__TRY IT__
The word "labels": say how many lines of the data below contain it, and give the number alone.

__DATA EXTRACTS__
┌──

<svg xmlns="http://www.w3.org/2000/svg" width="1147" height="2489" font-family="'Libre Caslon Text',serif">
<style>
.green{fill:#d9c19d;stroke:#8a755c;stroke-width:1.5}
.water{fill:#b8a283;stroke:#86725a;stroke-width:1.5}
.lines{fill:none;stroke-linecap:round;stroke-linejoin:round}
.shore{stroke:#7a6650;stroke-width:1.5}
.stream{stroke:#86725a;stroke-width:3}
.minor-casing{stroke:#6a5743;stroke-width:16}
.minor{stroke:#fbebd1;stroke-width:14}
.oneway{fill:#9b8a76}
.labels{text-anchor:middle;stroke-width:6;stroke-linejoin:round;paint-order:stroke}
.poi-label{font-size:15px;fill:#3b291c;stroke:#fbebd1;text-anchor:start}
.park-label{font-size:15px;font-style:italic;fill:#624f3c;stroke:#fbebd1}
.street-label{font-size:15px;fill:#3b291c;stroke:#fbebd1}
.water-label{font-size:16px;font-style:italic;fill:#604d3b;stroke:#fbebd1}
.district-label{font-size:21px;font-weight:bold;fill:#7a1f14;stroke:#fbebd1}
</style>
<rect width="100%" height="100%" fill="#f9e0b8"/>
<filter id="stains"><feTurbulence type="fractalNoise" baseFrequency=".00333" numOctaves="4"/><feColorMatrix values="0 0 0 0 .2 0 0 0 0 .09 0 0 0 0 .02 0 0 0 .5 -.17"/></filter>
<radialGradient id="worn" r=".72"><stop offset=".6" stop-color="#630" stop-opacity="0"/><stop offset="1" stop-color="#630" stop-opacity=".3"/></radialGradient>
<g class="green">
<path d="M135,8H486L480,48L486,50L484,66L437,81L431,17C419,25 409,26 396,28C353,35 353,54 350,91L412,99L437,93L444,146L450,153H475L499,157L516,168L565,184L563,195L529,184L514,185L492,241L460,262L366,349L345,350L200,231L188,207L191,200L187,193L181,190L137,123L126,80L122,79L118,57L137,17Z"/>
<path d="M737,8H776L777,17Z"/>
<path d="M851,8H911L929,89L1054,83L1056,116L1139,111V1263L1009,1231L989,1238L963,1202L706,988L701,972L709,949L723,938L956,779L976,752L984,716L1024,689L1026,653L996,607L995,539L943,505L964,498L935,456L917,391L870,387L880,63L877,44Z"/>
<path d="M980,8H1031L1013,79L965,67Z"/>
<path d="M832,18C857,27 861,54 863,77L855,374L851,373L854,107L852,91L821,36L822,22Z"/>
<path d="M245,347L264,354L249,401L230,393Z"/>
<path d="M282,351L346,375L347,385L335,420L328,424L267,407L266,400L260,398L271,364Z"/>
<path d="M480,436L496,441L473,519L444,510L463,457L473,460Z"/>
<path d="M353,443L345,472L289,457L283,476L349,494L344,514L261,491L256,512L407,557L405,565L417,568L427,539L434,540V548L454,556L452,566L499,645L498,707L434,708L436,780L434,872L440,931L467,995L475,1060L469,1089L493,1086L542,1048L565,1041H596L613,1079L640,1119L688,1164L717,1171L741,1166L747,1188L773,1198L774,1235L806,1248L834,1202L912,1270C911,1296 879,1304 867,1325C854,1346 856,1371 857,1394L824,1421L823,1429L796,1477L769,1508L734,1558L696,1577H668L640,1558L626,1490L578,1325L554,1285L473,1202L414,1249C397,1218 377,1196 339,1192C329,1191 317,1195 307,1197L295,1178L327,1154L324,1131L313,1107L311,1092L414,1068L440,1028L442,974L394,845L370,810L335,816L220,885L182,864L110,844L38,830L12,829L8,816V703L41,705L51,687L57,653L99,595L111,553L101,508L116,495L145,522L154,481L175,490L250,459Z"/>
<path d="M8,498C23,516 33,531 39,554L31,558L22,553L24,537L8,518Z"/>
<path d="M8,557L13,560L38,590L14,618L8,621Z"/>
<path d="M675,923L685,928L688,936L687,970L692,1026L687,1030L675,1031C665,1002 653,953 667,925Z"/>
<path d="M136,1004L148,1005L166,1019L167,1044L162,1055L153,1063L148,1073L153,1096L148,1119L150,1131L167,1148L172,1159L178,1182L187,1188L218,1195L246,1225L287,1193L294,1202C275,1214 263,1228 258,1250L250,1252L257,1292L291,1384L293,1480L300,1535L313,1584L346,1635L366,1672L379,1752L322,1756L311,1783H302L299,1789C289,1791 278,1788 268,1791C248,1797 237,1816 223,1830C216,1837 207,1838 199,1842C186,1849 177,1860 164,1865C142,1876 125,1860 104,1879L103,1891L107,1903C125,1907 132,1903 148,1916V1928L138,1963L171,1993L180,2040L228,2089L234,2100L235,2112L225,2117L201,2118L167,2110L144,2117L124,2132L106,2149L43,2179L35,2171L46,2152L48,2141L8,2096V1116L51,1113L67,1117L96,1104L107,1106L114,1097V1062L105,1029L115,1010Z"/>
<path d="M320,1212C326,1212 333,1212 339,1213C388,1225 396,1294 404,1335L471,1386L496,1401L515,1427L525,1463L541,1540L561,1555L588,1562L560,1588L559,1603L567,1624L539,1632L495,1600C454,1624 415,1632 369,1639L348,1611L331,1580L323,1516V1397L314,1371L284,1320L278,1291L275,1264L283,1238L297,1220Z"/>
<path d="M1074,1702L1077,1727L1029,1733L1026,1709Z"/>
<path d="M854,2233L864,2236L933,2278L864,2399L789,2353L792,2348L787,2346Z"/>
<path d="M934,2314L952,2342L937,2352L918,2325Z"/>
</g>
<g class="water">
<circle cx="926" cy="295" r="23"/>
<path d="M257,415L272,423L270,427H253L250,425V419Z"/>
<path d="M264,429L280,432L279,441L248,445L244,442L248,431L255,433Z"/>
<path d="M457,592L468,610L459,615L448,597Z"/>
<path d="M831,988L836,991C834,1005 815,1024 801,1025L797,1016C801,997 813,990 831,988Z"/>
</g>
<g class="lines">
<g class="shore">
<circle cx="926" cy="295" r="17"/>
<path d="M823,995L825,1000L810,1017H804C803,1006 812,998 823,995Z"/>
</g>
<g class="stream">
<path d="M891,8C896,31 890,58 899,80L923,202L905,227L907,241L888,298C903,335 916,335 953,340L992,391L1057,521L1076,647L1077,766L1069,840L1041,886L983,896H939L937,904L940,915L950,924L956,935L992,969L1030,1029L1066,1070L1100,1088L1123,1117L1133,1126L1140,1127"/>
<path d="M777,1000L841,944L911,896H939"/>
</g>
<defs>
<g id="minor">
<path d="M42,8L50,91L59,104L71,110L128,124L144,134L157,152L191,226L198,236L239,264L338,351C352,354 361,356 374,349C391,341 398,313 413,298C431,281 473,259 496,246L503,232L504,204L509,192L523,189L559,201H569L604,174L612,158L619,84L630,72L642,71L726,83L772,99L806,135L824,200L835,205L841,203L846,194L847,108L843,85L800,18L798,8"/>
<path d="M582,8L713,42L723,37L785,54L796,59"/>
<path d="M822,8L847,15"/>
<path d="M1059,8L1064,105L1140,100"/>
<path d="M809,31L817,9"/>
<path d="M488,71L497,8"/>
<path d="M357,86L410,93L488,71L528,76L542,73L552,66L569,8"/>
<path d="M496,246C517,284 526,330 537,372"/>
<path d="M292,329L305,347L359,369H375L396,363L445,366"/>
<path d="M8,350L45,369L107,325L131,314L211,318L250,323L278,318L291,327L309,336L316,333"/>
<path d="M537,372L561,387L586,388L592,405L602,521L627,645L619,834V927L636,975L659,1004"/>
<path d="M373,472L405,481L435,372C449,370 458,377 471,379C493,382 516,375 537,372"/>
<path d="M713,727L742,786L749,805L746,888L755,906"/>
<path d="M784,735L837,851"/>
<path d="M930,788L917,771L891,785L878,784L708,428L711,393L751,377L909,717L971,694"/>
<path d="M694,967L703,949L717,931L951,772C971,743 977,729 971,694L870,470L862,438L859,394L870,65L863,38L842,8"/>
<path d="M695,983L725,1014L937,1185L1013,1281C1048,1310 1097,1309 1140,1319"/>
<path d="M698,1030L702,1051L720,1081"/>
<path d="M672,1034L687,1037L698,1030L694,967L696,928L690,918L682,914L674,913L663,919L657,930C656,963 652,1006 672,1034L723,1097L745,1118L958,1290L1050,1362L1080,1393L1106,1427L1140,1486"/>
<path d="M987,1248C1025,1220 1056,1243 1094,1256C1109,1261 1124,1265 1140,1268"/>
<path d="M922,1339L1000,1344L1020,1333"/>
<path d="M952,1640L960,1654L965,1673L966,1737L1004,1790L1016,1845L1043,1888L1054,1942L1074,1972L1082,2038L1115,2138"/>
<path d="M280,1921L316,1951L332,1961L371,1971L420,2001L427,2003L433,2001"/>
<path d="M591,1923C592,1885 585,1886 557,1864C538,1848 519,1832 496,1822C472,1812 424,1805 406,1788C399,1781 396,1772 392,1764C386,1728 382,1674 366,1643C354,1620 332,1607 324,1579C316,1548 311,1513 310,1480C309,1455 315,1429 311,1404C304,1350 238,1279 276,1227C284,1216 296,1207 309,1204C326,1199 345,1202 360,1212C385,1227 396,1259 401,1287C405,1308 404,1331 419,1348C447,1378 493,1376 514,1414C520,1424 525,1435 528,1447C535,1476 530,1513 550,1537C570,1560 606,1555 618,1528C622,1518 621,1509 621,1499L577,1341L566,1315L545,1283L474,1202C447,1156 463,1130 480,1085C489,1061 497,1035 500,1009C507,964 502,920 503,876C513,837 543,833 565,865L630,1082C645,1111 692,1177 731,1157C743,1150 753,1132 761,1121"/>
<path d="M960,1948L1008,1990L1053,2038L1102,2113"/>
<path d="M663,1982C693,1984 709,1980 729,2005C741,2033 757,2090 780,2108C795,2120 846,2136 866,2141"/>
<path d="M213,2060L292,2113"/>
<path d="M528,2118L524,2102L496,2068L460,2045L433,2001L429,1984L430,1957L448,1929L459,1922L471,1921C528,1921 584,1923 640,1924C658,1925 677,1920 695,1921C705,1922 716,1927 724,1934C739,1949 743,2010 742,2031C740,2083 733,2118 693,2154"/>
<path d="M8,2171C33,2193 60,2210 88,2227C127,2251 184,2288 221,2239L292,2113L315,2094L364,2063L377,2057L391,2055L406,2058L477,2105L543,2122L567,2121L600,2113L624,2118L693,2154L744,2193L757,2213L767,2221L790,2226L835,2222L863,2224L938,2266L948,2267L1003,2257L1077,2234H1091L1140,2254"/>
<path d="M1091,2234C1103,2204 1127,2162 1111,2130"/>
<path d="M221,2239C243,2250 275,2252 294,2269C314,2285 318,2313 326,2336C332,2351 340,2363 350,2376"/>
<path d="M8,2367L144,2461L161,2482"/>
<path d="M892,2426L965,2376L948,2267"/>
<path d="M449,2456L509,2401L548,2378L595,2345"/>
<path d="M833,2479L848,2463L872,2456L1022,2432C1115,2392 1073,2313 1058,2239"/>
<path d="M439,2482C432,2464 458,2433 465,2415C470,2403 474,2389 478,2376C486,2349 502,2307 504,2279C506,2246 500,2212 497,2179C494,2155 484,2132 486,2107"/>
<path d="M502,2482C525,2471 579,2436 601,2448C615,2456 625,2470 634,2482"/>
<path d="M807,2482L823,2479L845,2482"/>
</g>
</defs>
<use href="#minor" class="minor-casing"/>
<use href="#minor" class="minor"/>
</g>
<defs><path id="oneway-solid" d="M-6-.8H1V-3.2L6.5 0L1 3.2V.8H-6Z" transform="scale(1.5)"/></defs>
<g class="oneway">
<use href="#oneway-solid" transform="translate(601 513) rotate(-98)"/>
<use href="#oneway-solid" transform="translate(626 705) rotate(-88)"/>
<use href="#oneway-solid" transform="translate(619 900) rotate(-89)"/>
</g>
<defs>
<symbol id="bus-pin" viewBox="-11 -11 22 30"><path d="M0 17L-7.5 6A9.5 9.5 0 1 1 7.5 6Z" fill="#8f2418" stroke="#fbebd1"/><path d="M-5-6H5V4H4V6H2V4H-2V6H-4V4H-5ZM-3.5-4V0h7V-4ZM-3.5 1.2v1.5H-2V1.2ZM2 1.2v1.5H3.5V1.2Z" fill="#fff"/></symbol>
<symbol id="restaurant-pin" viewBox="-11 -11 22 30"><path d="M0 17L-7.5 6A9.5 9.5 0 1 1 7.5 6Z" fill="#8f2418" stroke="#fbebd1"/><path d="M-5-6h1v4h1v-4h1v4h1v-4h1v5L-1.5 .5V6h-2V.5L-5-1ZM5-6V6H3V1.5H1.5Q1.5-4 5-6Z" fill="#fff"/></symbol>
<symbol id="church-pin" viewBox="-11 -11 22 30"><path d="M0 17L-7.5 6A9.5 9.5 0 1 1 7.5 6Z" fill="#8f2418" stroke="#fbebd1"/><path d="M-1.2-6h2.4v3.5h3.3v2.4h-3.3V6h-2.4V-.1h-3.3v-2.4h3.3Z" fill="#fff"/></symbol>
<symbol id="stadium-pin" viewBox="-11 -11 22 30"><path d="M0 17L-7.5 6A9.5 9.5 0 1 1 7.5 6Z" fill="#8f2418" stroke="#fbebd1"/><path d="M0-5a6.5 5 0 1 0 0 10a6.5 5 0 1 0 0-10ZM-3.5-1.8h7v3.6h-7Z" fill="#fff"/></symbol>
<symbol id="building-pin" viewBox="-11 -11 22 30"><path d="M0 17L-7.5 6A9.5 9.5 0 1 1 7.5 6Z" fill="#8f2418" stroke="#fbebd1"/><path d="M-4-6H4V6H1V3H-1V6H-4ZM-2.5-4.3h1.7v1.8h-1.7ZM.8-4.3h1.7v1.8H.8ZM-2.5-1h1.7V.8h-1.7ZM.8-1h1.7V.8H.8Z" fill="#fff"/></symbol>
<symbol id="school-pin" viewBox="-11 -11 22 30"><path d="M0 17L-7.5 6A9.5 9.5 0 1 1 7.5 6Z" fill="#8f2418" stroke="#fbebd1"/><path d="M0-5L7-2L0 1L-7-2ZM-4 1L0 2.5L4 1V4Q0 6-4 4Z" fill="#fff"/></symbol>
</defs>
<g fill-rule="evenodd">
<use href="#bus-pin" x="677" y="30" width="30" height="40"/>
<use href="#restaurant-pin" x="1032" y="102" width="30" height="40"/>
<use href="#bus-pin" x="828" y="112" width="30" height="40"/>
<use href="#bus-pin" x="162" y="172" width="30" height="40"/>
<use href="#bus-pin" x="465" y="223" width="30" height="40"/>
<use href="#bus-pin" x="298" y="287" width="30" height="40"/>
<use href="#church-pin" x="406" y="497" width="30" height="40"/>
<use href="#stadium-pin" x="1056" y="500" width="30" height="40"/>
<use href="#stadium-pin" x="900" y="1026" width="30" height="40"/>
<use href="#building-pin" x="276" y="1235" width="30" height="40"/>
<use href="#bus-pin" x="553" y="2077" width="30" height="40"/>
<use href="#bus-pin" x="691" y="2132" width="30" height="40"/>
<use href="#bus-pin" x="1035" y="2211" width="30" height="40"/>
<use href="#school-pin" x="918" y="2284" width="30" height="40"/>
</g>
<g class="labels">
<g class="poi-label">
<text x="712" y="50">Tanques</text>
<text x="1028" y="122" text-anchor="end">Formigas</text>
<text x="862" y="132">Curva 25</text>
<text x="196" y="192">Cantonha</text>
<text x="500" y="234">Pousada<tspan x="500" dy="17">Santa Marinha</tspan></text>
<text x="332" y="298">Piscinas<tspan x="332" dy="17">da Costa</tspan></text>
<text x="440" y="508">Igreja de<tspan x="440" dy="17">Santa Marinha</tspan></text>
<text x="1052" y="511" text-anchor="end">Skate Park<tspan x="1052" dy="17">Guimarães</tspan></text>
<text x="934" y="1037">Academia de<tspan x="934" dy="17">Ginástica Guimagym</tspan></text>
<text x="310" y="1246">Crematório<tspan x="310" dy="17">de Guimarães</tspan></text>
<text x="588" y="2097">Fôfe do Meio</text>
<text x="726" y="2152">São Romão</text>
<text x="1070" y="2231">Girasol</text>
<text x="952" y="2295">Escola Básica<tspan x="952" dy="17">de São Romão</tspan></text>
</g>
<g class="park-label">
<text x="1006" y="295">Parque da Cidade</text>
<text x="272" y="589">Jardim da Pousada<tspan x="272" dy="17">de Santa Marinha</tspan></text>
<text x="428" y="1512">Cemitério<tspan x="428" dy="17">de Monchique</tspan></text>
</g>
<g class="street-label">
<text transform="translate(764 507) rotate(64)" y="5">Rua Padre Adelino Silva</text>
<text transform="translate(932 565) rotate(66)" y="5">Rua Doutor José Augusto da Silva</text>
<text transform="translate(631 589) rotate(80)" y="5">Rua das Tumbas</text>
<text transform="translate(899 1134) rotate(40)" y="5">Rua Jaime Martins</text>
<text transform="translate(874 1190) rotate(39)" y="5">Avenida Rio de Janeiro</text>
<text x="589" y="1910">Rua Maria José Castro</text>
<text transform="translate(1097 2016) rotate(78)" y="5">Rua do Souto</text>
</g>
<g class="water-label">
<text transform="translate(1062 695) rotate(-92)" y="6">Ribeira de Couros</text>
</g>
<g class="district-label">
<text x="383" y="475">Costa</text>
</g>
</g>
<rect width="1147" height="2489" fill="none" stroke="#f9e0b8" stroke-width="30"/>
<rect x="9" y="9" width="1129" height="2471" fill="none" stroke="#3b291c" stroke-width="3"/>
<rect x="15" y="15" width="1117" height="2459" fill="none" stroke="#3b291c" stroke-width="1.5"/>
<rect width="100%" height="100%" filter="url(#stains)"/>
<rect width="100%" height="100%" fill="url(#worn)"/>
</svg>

└──

__SOLUTION TO THE PROBLEM__
2